[Erema by R. D. Blackmore]@TWC D-Link book
Erema

CHAPTER XL
3/14

It was a little forward thicket, quite detached from the upland copse, to which perhaps it had once belonged, and crusted up from the meadow slope with sod and mould in alternate steps.
And being quite the elbow of a foreland of the meadow-reach, it yielded almost a "bird's-eye view" of the beautiful glade and the wandering brook.
One evening when I was sitting here, neither drawing, nor working, nor even thinking with any set purpose, but idly allowing my mind to rove, like the rivulet, without any heed, I became aware of a moving figure in the valley.

At first it did not appear to me as a thing at all worth notice; it might be a very straightforward cow, or a horse, coming on like a stalking-horse, keeping hind-legs strictly behind, in direct desire of water.

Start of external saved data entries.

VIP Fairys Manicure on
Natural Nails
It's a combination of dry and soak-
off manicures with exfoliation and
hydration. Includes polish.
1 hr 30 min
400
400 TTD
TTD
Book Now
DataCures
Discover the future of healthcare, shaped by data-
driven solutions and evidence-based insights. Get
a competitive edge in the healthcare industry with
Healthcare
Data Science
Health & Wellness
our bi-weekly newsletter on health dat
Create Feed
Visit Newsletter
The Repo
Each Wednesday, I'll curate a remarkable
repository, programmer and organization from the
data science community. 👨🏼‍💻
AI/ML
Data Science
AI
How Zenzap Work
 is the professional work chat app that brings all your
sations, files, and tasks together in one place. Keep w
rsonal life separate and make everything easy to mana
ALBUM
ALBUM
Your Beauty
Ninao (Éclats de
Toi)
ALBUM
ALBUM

I had often seen those sweet things that enjoy four legs walking in the line of distance as if they were no better off than we are, kindly desiring, perhaps, to make the biped spectator content with himself.

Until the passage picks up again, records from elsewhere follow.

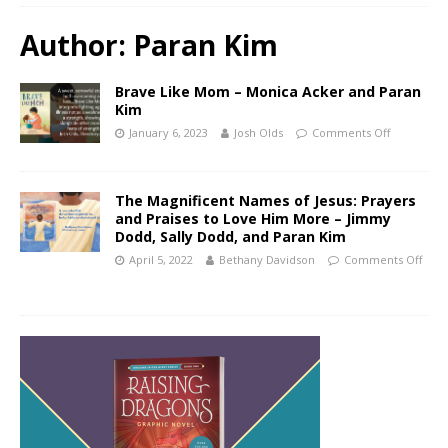
Author:
Paran Kim
Brave Like Mom – Monica Acker and Paran
Kim
January 6, 2023
Josh Olds
Comments Off
The Magnificent Names of Jesus: Prayers
and Praises to Love Him More – Jimmy
Dodd, Sally Dodd, and Paran Kim
April 5, 2022
Bethany Davidson
Comments Off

And I was content to admire this cow or horse, or whatever it might be, without any more than could be helped of that invidious feeling which has driven the human race now to establish its right to a tail, and its hope of four legs.

So little, indeed, did I think of what I saw, that when among the hazel twigs, parted carelessly by my hand, a cluster of nuts hung manifest, I gathered it, and began to crack and eat, although they were scarcely ripe yet.
But while employed in this pleasant way, I happened to glance again through my leafy screen, and then I distinguished the figure in the distance as that of a man walking rapidly.